• _Exercise instructions_
Show every line of the data that contains the string "Union".
════════════════
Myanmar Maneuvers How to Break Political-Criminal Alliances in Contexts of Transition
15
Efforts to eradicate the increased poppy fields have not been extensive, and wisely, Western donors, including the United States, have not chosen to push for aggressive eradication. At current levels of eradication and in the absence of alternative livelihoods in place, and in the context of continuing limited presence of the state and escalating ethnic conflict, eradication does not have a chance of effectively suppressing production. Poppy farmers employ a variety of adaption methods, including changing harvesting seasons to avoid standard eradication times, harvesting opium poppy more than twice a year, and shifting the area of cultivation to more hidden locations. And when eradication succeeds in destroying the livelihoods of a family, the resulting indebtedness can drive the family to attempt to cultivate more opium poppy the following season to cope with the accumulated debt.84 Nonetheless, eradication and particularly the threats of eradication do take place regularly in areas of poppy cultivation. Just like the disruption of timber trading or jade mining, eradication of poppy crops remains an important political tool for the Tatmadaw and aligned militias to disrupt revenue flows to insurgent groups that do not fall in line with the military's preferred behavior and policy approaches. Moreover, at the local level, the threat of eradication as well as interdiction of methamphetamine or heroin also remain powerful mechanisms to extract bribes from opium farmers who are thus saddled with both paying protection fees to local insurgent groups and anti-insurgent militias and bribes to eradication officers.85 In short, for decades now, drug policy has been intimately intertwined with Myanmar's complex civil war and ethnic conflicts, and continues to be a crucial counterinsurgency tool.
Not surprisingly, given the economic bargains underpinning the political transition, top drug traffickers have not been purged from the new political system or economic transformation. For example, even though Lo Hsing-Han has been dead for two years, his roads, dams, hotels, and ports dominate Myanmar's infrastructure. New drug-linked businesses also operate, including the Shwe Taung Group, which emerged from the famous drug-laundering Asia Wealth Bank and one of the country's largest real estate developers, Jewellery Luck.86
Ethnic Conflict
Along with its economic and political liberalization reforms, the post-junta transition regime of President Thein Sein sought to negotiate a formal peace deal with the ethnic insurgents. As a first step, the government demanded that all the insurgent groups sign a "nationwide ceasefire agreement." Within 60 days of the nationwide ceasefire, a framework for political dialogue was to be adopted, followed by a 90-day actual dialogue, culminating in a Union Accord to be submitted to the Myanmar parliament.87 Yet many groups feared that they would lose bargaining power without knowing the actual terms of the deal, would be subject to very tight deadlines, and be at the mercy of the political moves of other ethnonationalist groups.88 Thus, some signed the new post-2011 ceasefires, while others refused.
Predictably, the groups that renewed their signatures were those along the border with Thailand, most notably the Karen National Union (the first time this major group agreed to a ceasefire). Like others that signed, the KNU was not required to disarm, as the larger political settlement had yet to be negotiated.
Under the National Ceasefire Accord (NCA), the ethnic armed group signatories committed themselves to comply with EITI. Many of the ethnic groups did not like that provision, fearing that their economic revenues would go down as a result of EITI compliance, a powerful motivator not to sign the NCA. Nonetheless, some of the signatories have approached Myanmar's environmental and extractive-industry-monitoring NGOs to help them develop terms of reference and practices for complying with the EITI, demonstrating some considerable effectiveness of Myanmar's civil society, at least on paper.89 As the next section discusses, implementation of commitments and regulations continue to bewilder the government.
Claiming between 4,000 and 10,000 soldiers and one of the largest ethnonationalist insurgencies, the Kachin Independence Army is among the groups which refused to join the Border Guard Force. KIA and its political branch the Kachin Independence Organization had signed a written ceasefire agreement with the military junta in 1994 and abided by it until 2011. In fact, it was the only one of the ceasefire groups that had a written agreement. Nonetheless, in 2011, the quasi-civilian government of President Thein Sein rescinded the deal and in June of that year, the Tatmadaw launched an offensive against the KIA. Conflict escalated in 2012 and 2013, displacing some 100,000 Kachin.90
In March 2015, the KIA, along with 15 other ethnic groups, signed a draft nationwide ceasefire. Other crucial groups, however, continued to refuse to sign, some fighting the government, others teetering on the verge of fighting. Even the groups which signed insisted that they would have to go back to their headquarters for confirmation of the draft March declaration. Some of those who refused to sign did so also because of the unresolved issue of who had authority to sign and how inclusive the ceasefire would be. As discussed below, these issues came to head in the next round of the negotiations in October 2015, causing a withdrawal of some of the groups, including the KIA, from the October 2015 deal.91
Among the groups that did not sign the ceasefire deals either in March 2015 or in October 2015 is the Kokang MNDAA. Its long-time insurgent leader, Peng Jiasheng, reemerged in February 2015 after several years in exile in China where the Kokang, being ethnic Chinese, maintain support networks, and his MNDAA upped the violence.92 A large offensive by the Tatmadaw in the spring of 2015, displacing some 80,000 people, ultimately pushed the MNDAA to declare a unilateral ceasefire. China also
════════════════
• _Response for this exercise_
Along with its economic and political liberalization reforms, the post-junta transition regime of President Thein Sein sought to negotiate a formal peace deal with the ethnic insurgents. As a first step, the government demanded that all the insurgent groups sign a "nationwide ceasefire agreement." Within 60 days of the nationwide ceasefire, a framework for political dialogue was to be adopted, followed by a 90-day actual dialogue, culminating in a Union Accord to be submitted to the Myanmar parliament.87 Yet many groups feared that they would lose bargaining power without knowing the actual terms of the deal, would be subject to very tight deadlines, and be at the mercy of the political moves of other ethnonationalist groups.88 Thus, some signed the new post-2011 ceasefires, while others refused.
Predictably, the groups that renewed their signatures were those along the border with Thailand, most notably the Karen National Union (the first time this major group agreed to a ceasefire). Like others that signed, the KNU was not required to disarm, as the larger political settlement had yet to be negotiated.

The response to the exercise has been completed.